For the records below, reproduce exactly the line that contains "Într-un moment în" and all subsequent lines, with nothing left out and nothing added.

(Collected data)
BEGIN
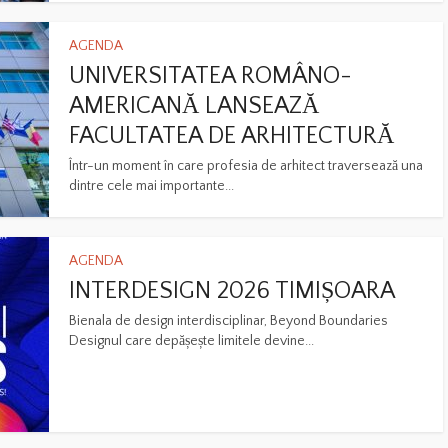
AGENDA
UNIVERSITATEA ROMÂNO-
AMERICANĂ LANSEAZĂ
FACULTATEA DE ARHITECTURĂ
Într-un moment în care profesia de arhitect traversează una
dintre cele mai importante...
AGENDA
INTERDESIGN 2026 TIMIȘOARA
Bienala de design interdisciplinar, Beyond Boundaries
Designul care depășește limitele devine...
END
• **RESULT FOR THIS EXERCISE**
Într-un moment în care profesia de arhitect traversează una
dintre cele mai importante...
AGENDA
INTERDESIGN 2026 TIMIȘOARA
Bienala de design interdisciplinar, Beyond Boundaries
Designul care depășește limitele devine...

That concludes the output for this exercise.